# Tyra Banks Show- FFAs



## BitsySpider (Oct 28, 2011)

Okay, this is a long shot ( as well as nerve wracking posting my own thread ), but I caught a glimpse of this on youtube and I desperately want to watch the rest of it. 

http://www.youtube.com/watch?v=-JGVziKAlpU

I admit, I was absolutely shocked to find there was a show on this as 99.9% of the time these types of 'documentaries' are aimed at discussing male FAs and BBWS, never ever ever the other way around (or if there are more of these types of vids floating about the interwebs that I am unaware of please let me know!), so this just had me all a giggle. I know, everyone has their own views on Tyra Banks, love her or hate her, I just think she's a charming, silly, somewhat immature dork and I wish I could watch her show regularly. 

So anyway...anyone know where I can watch the entire episode?


----------



## Lil BigginZ (Oct 28, 2011)

Torrents are your best bet. Google for that episode and then search on the many torrent sites for it. If you don't know how to work torrent then go to youtube and search how to use torrents.


Or she have past series to buy on dvd. Y


----------



## Deanna (Oct 29, 2011)

I have nothing to add as far as where to watch the full episode, but ...

Kevin James is one of the reasons I am this way today :smitten:


----------



## TheMildlyStrangeone (Oct 29, 2011)

Lil BigginZ said:


> Torrents are your best bet. Google for that episode and then search on the many torrent sites for it. If you don't know how to work torrent then go to youtube and search how to use torrents.
> 
> 
> Or she have past series to buy on dvd. Y



you really think someone torrents Tyra shows? lol


----------



## Shosho (Oct 29, 2011)

Deanna said:


> I have nothing to add as far as where to watch the full episode, but ...
> 
> Kevin James is one of the reasons I am this way today :smitten:



me too, Kevin James <3


----------



## Lil BigginZ (Oct 29, 2011)

TheMildlyStrangeone said:


> you really think someone torrents Tyra shows? lol



You must be new to the internet.


----------



## mischel (Oct 29, 2011)

We need more information! Original Air Date?
Episode?


----------



## KittyKitten (Oct 29, 2011)

Tyra is awesome, she focuses on such a broad range of topics. I am very pleasantly surprised that she would have a show on female fat admirers. Most shows always seem to focus on men who love the bigger women.


----------



## Melian (Oct 29, 2011)

Lil BigginZ said:


> You must be new to the internet.



Yeah, really.....


----------



## SlightlyMorbid (Oct 29, 2011)

I think I'm too European that I've never *ever* heard of the Tyra Banks show.


----------



## JenFromOC (Oct 29, 2011)

SlightlyMorbid said:


> I think I'm too European that I've never *ever* heard of the Tyra Banks show.



You're super lucky....where do you live so I can move there with my child....


----------



## Anjula (Oct 29, 2011)

## [Requirements]
Copy word for word the part of the Tyra Banks thread from "## KittyKitten (Oct" up to and including "Melian (Oct 29, 2011)". Rely on the thread above and nothing else.

## [Record list]
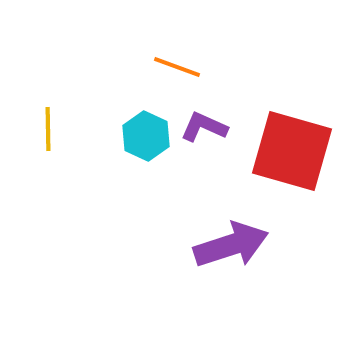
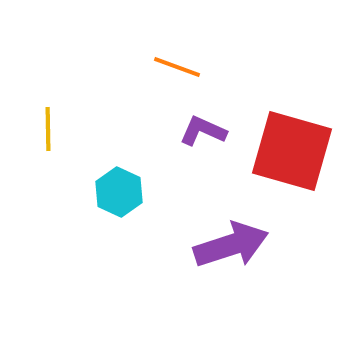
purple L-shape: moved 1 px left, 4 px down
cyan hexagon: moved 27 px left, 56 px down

==

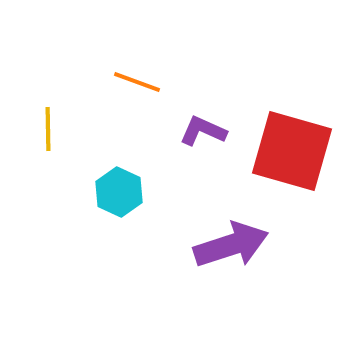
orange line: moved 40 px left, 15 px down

## [Finished exercise]
## KittyKitten (Oct 29, 2011)

Tyra is awesome, she focuses on such a broad range of topics. I am very pleasantly surprised that she would have a show on female fat admirers. Most shows always seem to focus on men who love the bigger women.


----------



## Melian (Oct 29, 2011)